Historical population
| Census | Pop. | Note | %± |
| 1880 | 352 |  | — |
| 1890 | 462 |  | 31.3% |
| 1910 | 408 |  | — |
| 1920 | 351 |  | −14.0% |
| 1930 | 556 |  | 58.4% |
| 1940 | 671 |  | 20.7% |
| 1950 | 992 |  | 47.8% |
| 1960 | 1,021 |  | 2.9% |
| 1970 | 1,101 |  | 7.8% |
| 1980 | 1,119 |  | 1.6% |
| 1990 | 1,002 |  | −10.5% |
| 2000 | 879 |  | −12.3% |
| 2010 | 962 |  | 9.4% |
| 2020 | 920 |  | −4.4% |
Sources:

===2020 census===

Gainesboro town, Tennessee – Racial and ethnic composition Note: the US Census treats Hispanic/Latino as an ethnic category. This table excludes Latinos from the racial categories and assigns them to a separate category. Hispanics/Latinos may be of any race.
| Race / Ethnicity (NH = Non-Hispanic) | Pop 2000 | Pop 2010 | Pop 2020 | % 2000 | % 2010 | % 2020 |
|---|---|---|---|---|---|---|
| White alone (NH) | 862 | 949 | 848 | 98.07% | 98.65% | 92.17% |
| Black or African American alone (NH) | 0 | 3 | 8 | 0.00% | 0.31% | 0.87% |
| Native American or Alaska Native alone (NH) | 1 | 1 | 0 | 0.11% | 0.10% | 0.00% |
| Asian alone (NH) | 4 | 1 | 0 | 0.46% | 0.10% | 0.00% |
| Native Hawaiian or Pacific Islander alone (NH) | 0 | 0 | 0 | 0.00% | 0.00% | 0.00% |
| Other race alone (NH) | 0 | 0 | 2 | 0.00% | 0.00% | 0.22% |
| Mixed race or Multiracial (NH) | 7 | 3 | 31 | 0.80% | 0.31% | 3.37% |
| Hispanic or Latino (any race) | 5 | 5 | 31 | 0.57% | 0.52% | 3.37% |
| Total | 879 | 962 | 920 | 100.00% | 100.00% | 100.00% |

As of the 2020 United States census, there were 920 people, 347 households, and 152 families residing in the town.

===2000 census===
As of the census of 2000, there were 879 people, 373 households, and 208 families residing in the town. The population density was 562.5 PD/sqmi. There were 430 housing units at an average density of 275.2 /sqmi. The racial makeup of the town was 98.29% White, 1.98% African American, 0.11% Native American, 0.46% Asian, 0.34% from other races, and 0.80% from two or more races. Hispanic or Latino of any race were 0.57% of the population.
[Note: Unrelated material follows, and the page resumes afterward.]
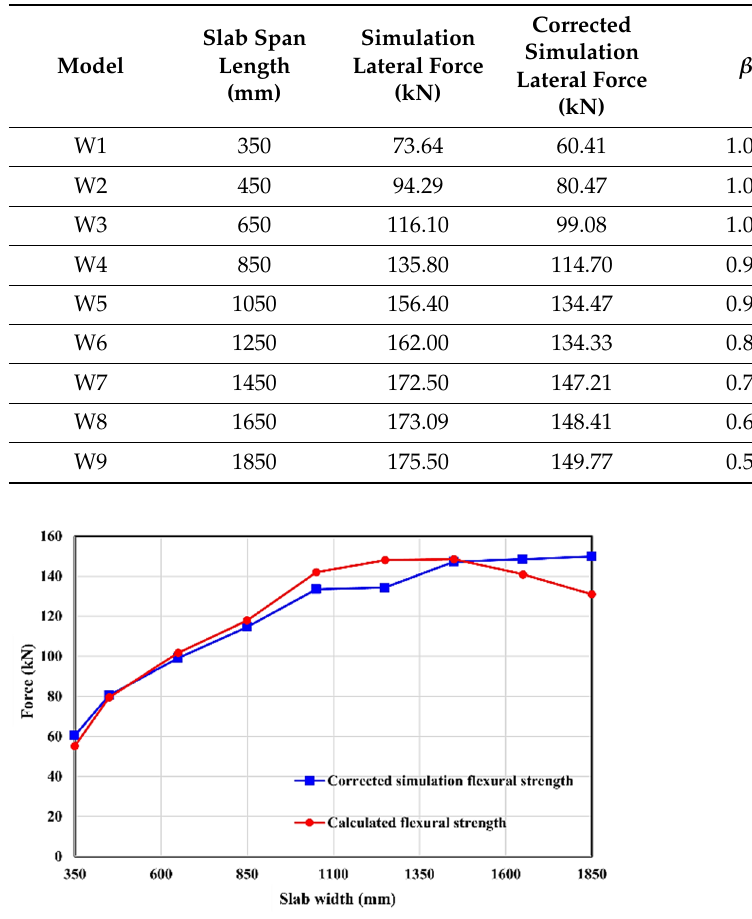
Table 2. FEM results for slab width models.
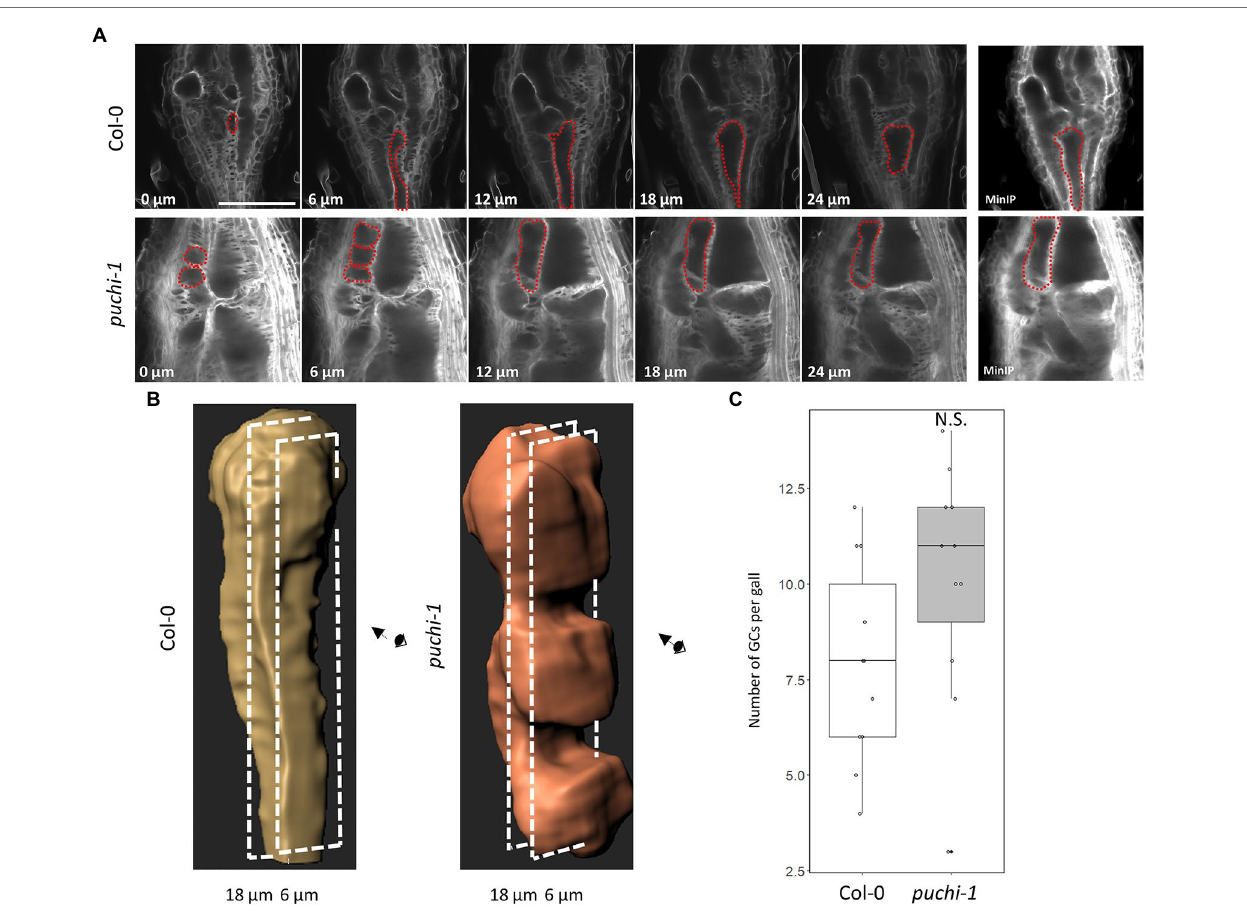
FIGURE 5 | Reconstruction of 3D structures of WT and puchi-1 GCs. (A) Confocal optical sections of WT and puchi-1 galls stained with Calcofluor White at 7 dpi, and red dashed lines outline the same GC in different sections and the minimum intensity projection (MinIP) of the WT and puchi-1 optical section Z-stacks.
There were 373 households, of which 16.9% had children under the age of 18 living with them, 36.2% were married couples living together, 13.9% had a female householder with no husband present, and 44.0% were non-families. 38.6% of all households were made up of individuals, and 18.5% had someone living alone who was 65 years of age or older. The average household size was 2.00 and the average family size was 2.61.

In the town, the population was spread out, with 13.5% under the age of 18, 8.8% from 18 to 24, 20.4% from 25 to 44, 26.6% from 45 to 64, and 30.7% who were 65 years of age or older. The median age was 51 years. For every 100 females, there were 68.7 males. For every 100 females age 18 and over, there were 67.4 males.
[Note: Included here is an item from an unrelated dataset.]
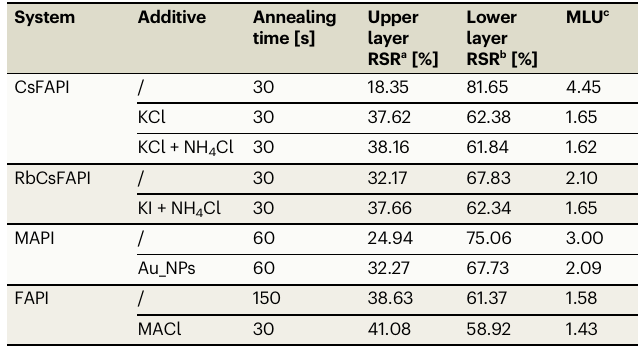
Table 3 | Analysis of the residual solvent System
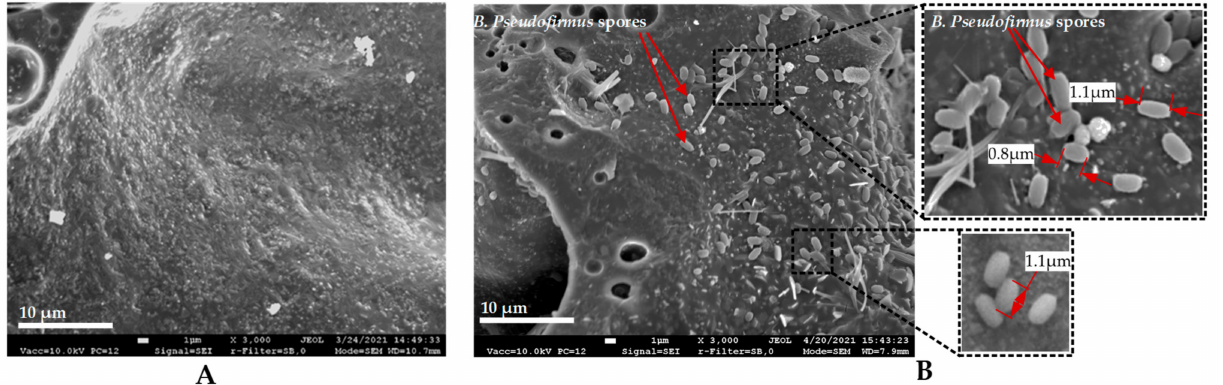
Figure 1. Scanning electron microscopy images of an expanded clay: ( A ) control specimen; ( B ) with immobilized B. pseud- ofirmus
The median income for a household in the town was $19,861, and the median income for a family was $30,250. Males had a median income of $24,091 versus $21,932 for females. The per capita income for the town was $17,798. About 20.3% of families and 27.8% of the population were below the poverty line, including 49.0% of those under age 18 and 25.7% of those age 65 or over.

==Notable people==
- Andrew J. Allen, Classical saxophonist.
- Charlotte Burks, Tennessee State Senator.
- Mounce Gore Butler - member of the United States House of Representatives.
- Alvan Cullem Gillem - Union army general.
- John J. Gore - United States District Court judge
- Jamie Dailey - Bluegrass musician of the music group Dailey & Vincent and member of the Grand Ole Opry.